Text excerpt:
━━━━━━

Monday, October 11, 1999
UCLA celebrated the 30th anniversary of the Internet last month, in observance of the first time that digital bits were passed between machines using a computer called an Interface Messaging Processor

Many Deserve Credit for Creating the Internet
By GARY CHAPMAN
(... director of the 21st Century Project at the University of Texas at Austin. He can be reached at gary.chapman@mail.utexas.edu .)
     UCLA celebrated the 30th anniversary of the Internet last month, in observance of the first time that digital bits were passed between machines using a computer called an Interface Messaging Processor, or IMP, in the Boelter Hall laboratory of computer science professor Leonard Kleinrock.
     UCLA Chancellor Albert Carnesale said at the Sept. 2 event, "The Internet has many fathers who claim to be responsible for this child," and photographs of several of these "fathers" were shown on a large screen.
     After the celebration, however, a few of these "fathers" expressed some annoyance over how the early history of the Internet is being described these days.
     "The UCLA event furthered some controversy that has been stirred up over the past six years," said Bob Taylor, a retired research laboratory director who headed labs for both Xerox Corp. and Digital Equipment Corp. Taylor led the effort that produced the ARPAnet, the forerunner of the Internet and the project that funded and built the IMP computers at UCLA and other institutions.
     "The team concept is not getting enough credit," said Taylor, who cited the contributions of the team in Cambridge, Mass., at Bolt, Beranek & Newman that built the first IMP computers in early 1969.
     Another early founder of the ARPAnet, who wishes to remain anonymous, wrote recently: "As the staggering impact of the Internet has become apparent, a number of individuals have been shamelessly elbowing their way into the limelight, claiming far more than their share of credit for helping to bring it all about. Many people contributed to the experiment that blossomed into the Internet. Although a very few prescient individuals actually had a vision, albeit somewhat imprecise, of what the future might hold, most just worked from day to day on their part of the effort.
     "Watching a few individuals and institutions now puffing themselves up beyond all recognition and trying to bend history to the needs of their personal ambition is both disheartening and irritating. In part, such behavior is the product of a society in which notoriety has become a sort of summum bonum. And the media, contributing to this foolishness and craving oversimplification, tend to heed the loudest voices."
     "In my opinion," said J. Strother Moore, a professor of computer science at the University of Texas, "Bob Taylor is not getting enough credit. I rarely see his name in the newspaper when the history of the Internet is discussed. He, perhaps more than anyone, deserves the credit for the vision that created the Internet."
     Severo Ornstein, one of the original Bolt, Beranek & Newman team that built the first IMPs, concurred. "It was Taylor's vision, his tenacity, and his perseverance that built the ARPAnet, the precursor to the Internet," Ornstein said. "Without him, we probably would not have developed the system."
     Taylor was named director of the Information Processing Technologies Office of the Pentagon's Advanced Research Projects Agency in 1966. He worked with ideas developed by his predecessors in that position, J.C.R. Licklider and Ivan Sutherland, to promote a visionary project based around the then-novel concept that computers are primarily communications devices, not just number-crunching machines.

━━━━━━

Work to complete:
(a) List the named people who are quoted directly in the article on credit for creating the Internet.
(b) Translate this sentence from the article on credit for creating the Internet into Spanish: "Many people contributed to the experiment that blossomed into the Internet."
(c) Continue the article on credit for creating the Internet, starting after its final sentence.

Stored dataset rows:
━━━━━━

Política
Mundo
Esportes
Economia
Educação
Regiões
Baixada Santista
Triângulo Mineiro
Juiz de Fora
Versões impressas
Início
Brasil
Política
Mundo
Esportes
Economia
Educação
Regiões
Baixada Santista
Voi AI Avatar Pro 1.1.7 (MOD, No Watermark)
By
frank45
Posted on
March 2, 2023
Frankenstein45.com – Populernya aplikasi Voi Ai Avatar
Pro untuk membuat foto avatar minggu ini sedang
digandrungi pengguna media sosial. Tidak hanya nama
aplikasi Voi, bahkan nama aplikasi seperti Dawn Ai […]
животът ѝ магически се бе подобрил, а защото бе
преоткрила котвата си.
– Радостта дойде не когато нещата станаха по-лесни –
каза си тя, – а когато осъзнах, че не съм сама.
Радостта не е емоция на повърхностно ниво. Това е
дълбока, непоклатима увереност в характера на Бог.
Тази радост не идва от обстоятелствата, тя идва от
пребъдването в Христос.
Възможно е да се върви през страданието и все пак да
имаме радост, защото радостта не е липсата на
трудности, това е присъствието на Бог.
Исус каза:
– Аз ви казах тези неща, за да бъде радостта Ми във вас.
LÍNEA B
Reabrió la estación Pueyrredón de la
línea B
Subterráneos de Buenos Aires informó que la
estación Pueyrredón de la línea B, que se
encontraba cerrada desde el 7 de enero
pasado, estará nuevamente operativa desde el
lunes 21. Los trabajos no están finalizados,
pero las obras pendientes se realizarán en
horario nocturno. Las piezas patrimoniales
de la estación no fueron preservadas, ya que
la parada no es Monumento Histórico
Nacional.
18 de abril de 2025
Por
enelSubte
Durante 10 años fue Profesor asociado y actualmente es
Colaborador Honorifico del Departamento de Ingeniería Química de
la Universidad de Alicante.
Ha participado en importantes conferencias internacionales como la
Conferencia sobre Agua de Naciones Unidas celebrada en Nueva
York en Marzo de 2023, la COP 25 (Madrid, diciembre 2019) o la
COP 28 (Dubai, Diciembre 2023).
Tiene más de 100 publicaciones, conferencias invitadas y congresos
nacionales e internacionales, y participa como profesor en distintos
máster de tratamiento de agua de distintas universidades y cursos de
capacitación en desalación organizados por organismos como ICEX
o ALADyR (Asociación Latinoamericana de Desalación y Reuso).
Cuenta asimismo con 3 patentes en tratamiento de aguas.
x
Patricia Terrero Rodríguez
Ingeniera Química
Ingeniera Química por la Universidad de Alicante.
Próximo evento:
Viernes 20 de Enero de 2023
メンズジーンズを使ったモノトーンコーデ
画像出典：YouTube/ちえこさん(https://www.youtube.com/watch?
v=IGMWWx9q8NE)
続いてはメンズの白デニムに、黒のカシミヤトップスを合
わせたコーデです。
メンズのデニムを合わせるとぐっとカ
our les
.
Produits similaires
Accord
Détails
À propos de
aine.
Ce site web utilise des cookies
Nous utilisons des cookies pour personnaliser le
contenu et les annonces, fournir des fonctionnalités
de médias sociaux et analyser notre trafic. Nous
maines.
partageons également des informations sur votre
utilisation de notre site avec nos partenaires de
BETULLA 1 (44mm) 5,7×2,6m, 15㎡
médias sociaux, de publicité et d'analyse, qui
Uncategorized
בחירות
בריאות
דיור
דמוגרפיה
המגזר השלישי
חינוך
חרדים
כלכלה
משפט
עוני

━━━━━━

List of answers:
(a)
Albert Carnesale
Bob Taylor
J. Strother Moore
Severo Ornstein

(b) Muchas personas contribuyeron al experimento que floreció hasta convertirse en Internet.

(c)
     Taylor and Licklider wrote a famous and landmark white paper, "The Computer as a Communications Device," (http://memex.org/licklider.pdf) in April 1968. When Taylor took over the office in 1966, he convinced ARPA Director Charles Herzfeld that the agency should fund a project in computer communications, and that project became the ARPAnet.
     "The ARPAnet began in 1966, not 1969," Taylor told me last week. "There's some revisionism going on today."
     To be sure, most of the "fathers" of the Internet are generous in their praise and acknowledgment of all the numerous people who contributed to its development. But institutional public relations departments have tended to promote their own affiliated individuals as the key contributors, fostering a "celebrity model" of technological history instead of the team effort it was.
     Many people feel Taylor is not getting enough credit, however. He doesn't have a public relations machine working for him.
     "I'm doing fine," he said with a chuckle. "Not enough other people are getting their share of credit."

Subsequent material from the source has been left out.